(Document excerpt Opens)

# Increased Urinary Albumin Excretion But Less Damaged Renal Tubular Structures in Mice with Genetically Decreased Elmo1 Post Ischemia/Reperfusion Injury

**Authors:** Meitong Chen, Qing Ma, Niroshani M. W. Wariyapperuma Appuhamillage, Yuye Wang, Yukako Kayashima, Nobuyo Maeda-Smithies, Feng Li

PMC · DOI: 10.53964/id.2026004 · Innovation discovery · 2026-03-16

## TL;DR

Mice with reduced Elmo1 expression show less kidney tubular damage after injury but have increased albumin in urine, suggesting a complex role for Elmo1 in kidney recovery.

## Contribution

This study reveals a novel dual effect of decreased Elmo1 expression on kidney injury recovery, showing structural protection but increased albuminuria.

## Key findings

- Mice with decreased Elmo1 had less severe tubular injury after ischemia/reperfusion compared to wild-type mice.
- Elmo1L/L mice showed increased urinary albumin excretion despite preserved antioxidant marker expression.
- Inflammatory marker expression was similar between Elmo1L/L and wild-type mice post-injury.

(Document excerpt Closes)

◆ **Problem statement**
In one to three sentences, explain why the Elmo1 study summary says Elmo1 has a complex role in kidney recovery.

(Dataset Opens)

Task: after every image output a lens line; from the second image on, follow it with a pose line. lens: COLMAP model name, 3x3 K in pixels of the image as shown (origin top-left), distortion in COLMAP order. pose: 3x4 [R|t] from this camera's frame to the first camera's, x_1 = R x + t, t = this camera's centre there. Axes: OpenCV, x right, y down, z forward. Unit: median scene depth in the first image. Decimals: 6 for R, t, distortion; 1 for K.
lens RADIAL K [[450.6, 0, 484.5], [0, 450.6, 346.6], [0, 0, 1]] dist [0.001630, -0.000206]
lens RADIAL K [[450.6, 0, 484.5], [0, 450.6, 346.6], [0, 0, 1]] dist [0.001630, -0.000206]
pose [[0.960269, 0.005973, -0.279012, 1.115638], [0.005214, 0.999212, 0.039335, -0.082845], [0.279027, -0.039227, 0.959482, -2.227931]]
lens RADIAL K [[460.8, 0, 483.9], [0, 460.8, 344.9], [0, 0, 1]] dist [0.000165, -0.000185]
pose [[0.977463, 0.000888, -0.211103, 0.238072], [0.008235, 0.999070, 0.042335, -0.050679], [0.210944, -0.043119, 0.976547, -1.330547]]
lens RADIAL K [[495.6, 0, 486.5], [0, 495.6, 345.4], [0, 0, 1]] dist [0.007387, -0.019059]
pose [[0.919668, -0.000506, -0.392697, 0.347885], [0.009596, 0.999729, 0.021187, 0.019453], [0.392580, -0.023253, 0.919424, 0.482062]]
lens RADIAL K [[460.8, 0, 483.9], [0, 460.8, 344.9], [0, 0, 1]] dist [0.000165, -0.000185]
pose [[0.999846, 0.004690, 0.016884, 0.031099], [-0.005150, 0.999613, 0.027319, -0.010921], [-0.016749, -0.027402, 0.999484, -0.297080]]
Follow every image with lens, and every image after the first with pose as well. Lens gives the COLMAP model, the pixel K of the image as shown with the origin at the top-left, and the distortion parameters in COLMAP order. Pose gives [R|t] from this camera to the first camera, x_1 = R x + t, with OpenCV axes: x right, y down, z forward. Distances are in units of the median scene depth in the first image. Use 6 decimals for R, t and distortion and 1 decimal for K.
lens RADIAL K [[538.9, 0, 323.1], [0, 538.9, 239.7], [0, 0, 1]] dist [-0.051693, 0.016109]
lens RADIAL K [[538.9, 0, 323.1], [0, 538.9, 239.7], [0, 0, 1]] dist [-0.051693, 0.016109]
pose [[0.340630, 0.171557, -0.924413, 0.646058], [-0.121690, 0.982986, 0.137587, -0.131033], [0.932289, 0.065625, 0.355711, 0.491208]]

(Dataset Closes)

◆ **Output below**
Mice with reduced Elmo1 expression have less tubular damage after ischemia/reperfusion injury, but they also have more albumin in their urine. Because lower Elmo1 gives structural protection but also increases albuminuria, the summary describes its role in recovery as complex.